The following comes from a September 21 Christian Newswire article:
The Select Congressional Panel created to investigate Planned Parenthood voted unanimously today to recommend that Congress hold StemExpress and its CEO, Cate Dyer, in contempt of Congress for refusing to comply with congressional subpoenas.
House Democrats on the Select Panel attempted unsuccessfully to adjourn the con-tempt resolution meeting and left the meeting prior to the vote. Nevertheless, the requisite quorum of Select Panel Members was present and the contempt resolution passed by a vote of 8-0.
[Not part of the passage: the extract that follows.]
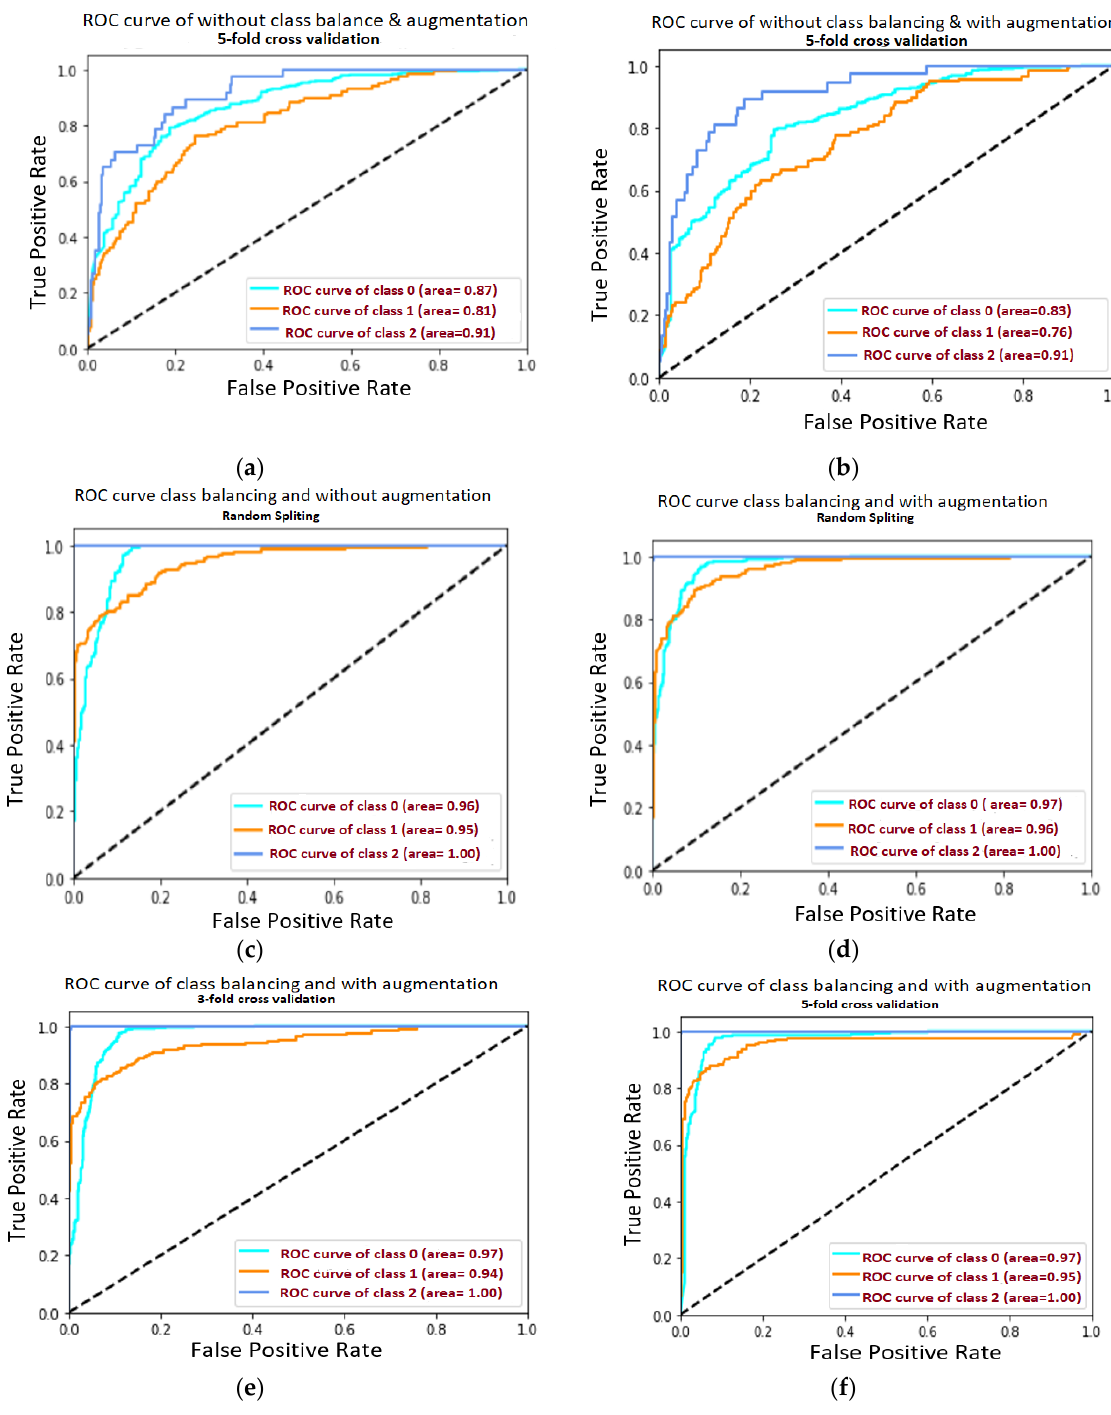
Figure 10. The area under curves of the ResNet CNN Model. ( a ) The area under curve of each class after 5-fold cross- validation in the case without class balancing and without data augmentation where the average AUC is 0.863. ( b ) The area under curve of each class after 5-fold cross-validation in the case without class balancing but with data augmentation of AUC 0.833. ( c ) The area under curve of each class after random train/test split in the case of hybrid class balancing but without data augmentation, the AUC is 0.966. ( d ) The area under curve after random train/test split in the case of hybrid class balancing and also apply data augmentation of AUC 0.973 ( e ) The area under curve 3-fold cross-validation in the case of hybrid class balancing and with data augmentation of AUC 0.966. ( f ) The area under curve after plot 5-fold cross-validation in the case of hybrid class balancing and with data augmentation and AUC is highest 0.98 from all approaches.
Life Legal client David Daleiden initially exposed StemExpress’ role in the purchase and sale of aborted babies in a video showing PPFA Medical Director Deborah Nucatola casually discussing her provision of organs and tissues to procurement companies. StemExpress filed a lawsuit against Daleiden in July 2015, just two weeks after that video was released, in an unsuccessful bid to prevent the release of a video of Stem Express CEO Catherine Dyer explaining the financial benefits of fetal tissue trafficking.
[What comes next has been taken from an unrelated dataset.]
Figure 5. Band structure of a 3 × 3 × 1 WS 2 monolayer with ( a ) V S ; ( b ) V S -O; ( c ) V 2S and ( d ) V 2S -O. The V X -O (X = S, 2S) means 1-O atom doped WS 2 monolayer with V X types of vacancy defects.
StemExpress is a human specimen broker that purchased aborted babies from Planned Parenthood and sold them to universities and research facilities across the nation. In May, the Select Panel issued subpoenas requesting documents relating to those transactions. StemExpress has failed to produce many of the documents required by the subpoenas.
StemExpress, along with its business partner Planned Parenthood, has also come under scrutiny for the illegal sharing of patients’ records and other patients privacy violations such as entering operating rooms during abortion procedures. The Health Insurance Portability and Accountability Act of 1996 (HIPAA) protects patient privacy by prohibiting the disclosure of private health information.
If Congress votes to hold StemExpress and Dyer in contempt, the matter will be referred to the US Attorney for the District of Columbia, who has a duty to bring the case to a grand jury. Contempt of Congress is a federal misdemeanor, punishable by up to one year in prison.